- [Exercise details]: Leave out the pictures and print the records below exactly.

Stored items
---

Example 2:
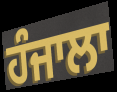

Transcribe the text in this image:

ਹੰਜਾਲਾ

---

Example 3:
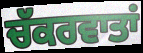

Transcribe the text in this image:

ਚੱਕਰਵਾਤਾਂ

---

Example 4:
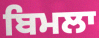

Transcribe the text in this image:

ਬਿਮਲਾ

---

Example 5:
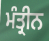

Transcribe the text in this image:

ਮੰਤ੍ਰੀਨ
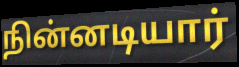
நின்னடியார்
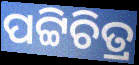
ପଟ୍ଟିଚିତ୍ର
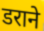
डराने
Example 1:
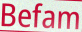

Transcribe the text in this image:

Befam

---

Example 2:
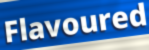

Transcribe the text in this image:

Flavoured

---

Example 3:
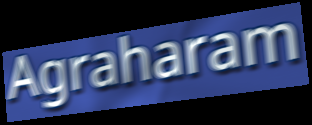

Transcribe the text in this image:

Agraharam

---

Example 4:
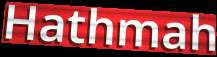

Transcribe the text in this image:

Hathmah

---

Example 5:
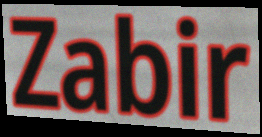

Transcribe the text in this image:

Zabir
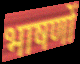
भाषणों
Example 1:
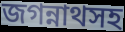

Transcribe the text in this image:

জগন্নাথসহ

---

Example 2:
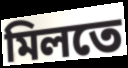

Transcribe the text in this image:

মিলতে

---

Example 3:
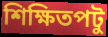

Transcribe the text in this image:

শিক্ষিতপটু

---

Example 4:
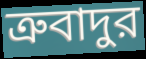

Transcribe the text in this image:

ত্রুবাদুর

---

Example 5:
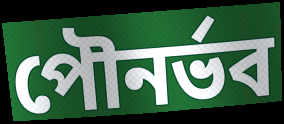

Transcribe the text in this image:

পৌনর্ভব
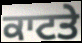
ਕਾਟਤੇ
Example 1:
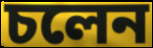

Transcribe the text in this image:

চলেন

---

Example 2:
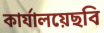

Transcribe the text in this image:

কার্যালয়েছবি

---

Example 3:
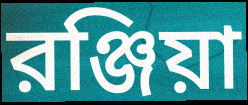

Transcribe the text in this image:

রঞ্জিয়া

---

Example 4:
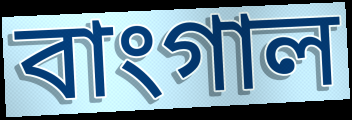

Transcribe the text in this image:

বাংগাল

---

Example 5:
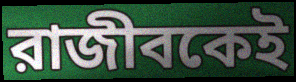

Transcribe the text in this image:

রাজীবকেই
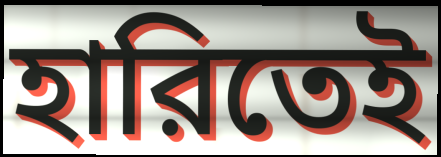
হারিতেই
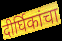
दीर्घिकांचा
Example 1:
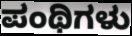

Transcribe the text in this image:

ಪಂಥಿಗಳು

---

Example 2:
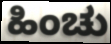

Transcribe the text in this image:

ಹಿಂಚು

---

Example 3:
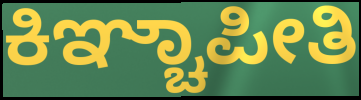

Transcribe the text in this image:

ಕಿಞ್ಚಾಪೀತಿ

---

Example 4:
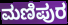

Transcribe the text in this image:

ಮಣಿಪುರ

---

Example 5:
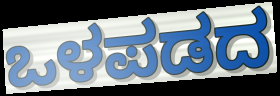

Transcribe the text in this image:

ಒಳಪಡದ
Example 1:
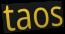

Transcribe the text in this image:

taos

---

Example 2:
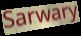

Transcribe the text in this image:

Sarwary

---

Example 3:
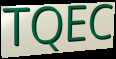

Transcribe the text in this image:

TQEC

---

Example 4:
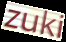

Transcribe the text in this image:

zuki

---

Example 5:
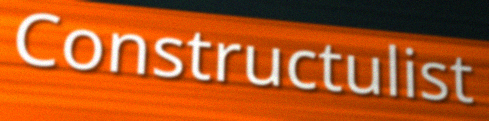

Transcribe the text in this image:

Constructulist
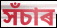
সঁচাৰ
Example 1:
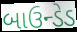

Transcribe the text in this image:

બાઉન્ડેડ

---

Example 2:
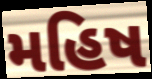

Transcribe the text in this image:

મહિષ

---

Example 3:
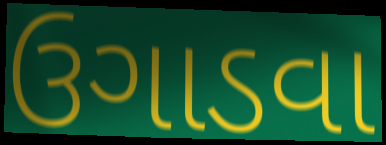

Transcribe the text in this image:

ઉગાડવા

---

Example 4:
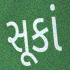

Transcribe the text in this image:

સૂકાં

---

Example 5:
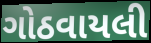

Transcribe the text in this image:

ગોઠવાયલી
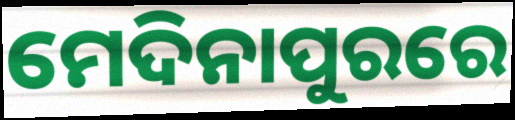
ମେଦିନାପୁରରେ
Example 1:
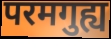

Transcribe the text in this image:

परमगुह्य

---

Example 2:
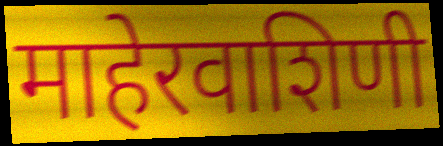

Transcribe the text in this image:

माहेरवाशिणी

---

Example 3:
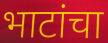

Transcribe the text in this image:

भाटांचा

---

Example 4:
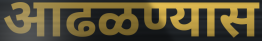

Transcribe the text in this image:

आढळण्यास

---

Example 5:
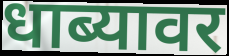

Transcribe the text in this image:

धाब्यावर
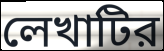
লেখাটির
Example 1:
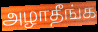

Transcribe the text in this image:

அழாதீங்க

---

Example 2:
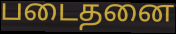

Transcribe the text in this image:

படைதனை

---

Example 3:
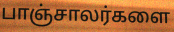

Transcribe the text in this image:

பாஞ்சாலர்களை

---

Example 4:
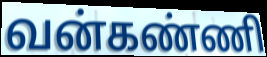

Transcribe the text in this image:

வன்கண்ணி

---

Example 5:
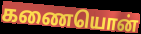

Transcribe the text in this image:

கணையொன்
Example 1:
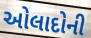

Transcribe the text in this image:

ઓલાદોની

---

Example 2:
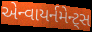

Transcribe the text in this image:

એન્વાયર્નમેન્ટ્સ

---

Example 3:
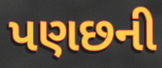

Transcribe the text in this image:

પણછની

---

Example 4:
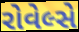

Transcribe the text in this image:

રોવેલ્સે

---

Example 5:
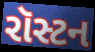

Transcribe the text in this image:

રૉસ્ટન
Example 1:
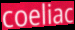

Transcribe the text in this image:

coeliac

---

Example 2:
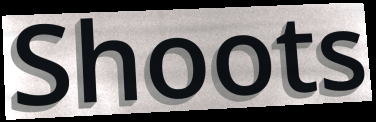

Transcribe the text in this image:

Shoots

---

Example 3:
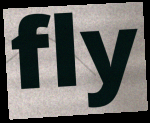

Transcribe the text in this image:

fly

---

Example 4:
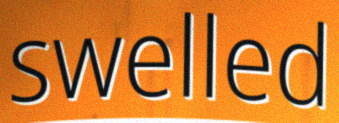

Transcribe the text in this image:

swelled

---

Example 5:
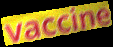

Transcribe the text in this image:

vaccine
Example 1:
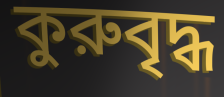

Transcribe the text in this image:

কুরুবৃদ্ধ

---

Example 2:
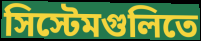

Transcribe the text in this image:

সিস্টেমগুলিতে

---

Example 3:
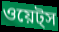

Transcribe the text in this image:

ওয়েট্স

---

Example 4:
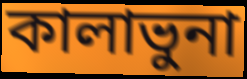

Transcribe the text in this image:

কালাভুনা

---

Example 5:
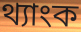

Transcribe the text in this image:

- [Written response]:
---

Example 2:

Transcribe the text in this image:

ਹੰਜਾਲਾ

---

Example 3:

Transcribe the text in this image:

ਚੱਕਰਵਾਤਾਂ

---

Example 4:

Transcribe the text in this image:

ਬਿਮਲਾ

---

Example 5:

Transcribe the text in this image:

ਮੰਤ੍ਰੀਨ
நின்னடியார்
ପଟ୍ଟିଚିତ୍ର
डराने
Example 1:

Transcribe the text in this image:

Befam

---

Example 2:

Transcribe the text in this image:

Flavoured

---

Example 3:

Transcribe the text in this image:

Agraharam

---

Example 4:

Transcribe the text in this image:

Hathmah

---

Example 5:

Transcribe the text in this image:

Zabir
भाषणों
Example 1:

Transcribe the text in this image:

জগন্নাথসহ

---

Example 2:

Transcribe the text in this image:

মিলতে

---

Example 3:

Transcribe the text in this image:

শিক্ষিতপটু

---

Example 4:

Transcribe the text in this image:

ত্রুবাদুর

---

Example 5:

Transcribe the text in this image:

পৌনর্ভব
ਕਾਟਤੇ
Example 1:

Transcribe the text in this image:

চলেন

---

Example 2:

Transcribe the text in this image:

কার্যালয়েছবি

---

Example 3:

Transcribe the text in this image:

রঞ্জিয়া

---

Example 4:

Transcribe the text in this image:

বাংগাল

---

Example 5:

Transcribe the text in this image:

রাজীবকেই
হারিতেই
दीर्घिकांचा
Example 1:

Transcribe the text in this image:

ಪಂಥಿಗಳು

---

Example 2:

Transcribe the text in this image:

ಹಿಂಚು

---

Example 3:

Transcribe the text in this image:

ಕಿಞ್ಚಾಪೀತಿ

---

Example 4:

Transcribe the text in this image:

ಮಣಿಪುರ

---

Example 5:

Transcribe the text in this image:

ಒಳಪಡದ
Example 1:

Transcribe the text in this image:

taos

---

Example 2:

Transcribe the text in this image:

Sarwary

---

Example 3:

Transcribe the text in this image:

TQEC

---

Example 4:

Transcribe the text in this image:

zuki

---

Example 5:

Transcribe the text in this image:

Constructulist
সঁচাৰ
Example 1:

Transcribe the text in this image:

બાઉન્ડેડ

---

Example 2:

Transcribe the text in this image:

મહિષ

---

Example 3:

Transcribe the text in this image:

ઉગાડવા

---

Example 4:

Transcribe the text in this image:

સૂકાં

---

Example 5:

Transcribe the text in this image:

ગોઠવાયલી
ମେଦିନାପୁରରେ
Example 1:

Transcribe the text in this image:

परमगुह्य

---

Example 2:

Transcribe the text in this image:

माहेरवाशिणी

---

Example 3:

Transcribe the text in this image:

भाटांचा

---

Example 4:

Transcribe the text in this image:

आढळण्यास

---

Example 5:

Transcribe the text in this image:

धाब्यावर
লেখাটির
Example 1:

Transcribe the text in this image:

அழாதீங்க

---

Example 2:

Transcribe the text in this image:

படைதனை

---

Example 3:

Transcribe the text in this image:

பாஞ்சாலர்களை

---

Example 4:

Transcribe the text in this image:

வன்கண்ணி

---

Example 5:

Transcribe the text in this image:

கணையொன்
Example 1:

Transcribe the text in this image:

ઓલાદોની

---

Example 2:

Transcribe the text in this image:

એન્વાયર્નમેન્ટ્સ

---

Example 3:

Transcribe the text in this image:

પણછની

---

Example 4:

Transcribe the text in this image:

રોવેલ્સે

---

Example 5:

Transcribe the text in this image:

રૉસ્ટન
Example 1:

Transcribe the text in this image:

coeliac

---

Example 2:

Transcribe the text in this image:

Shoots

---

Example 3:

Transcribe the text in this image:

fly

---

Example 4:

Transcribe the text in this image:

swelled

---

Example 5:

Transcribe the text in this image:

vaccine
Example 1:

Transcribe the text in this image:

কুরুবৃদ্ধ

---

Example 2:

Transcribe the text in this image:

সিস্টেমগুলিতে

---

Example 3:

Transcribe the text in this image:

ওয়েট্স

---

Example 4:

Transcribe the text in this image:

কালাভুনা

---

Example 5:

Transcribe the text in this image:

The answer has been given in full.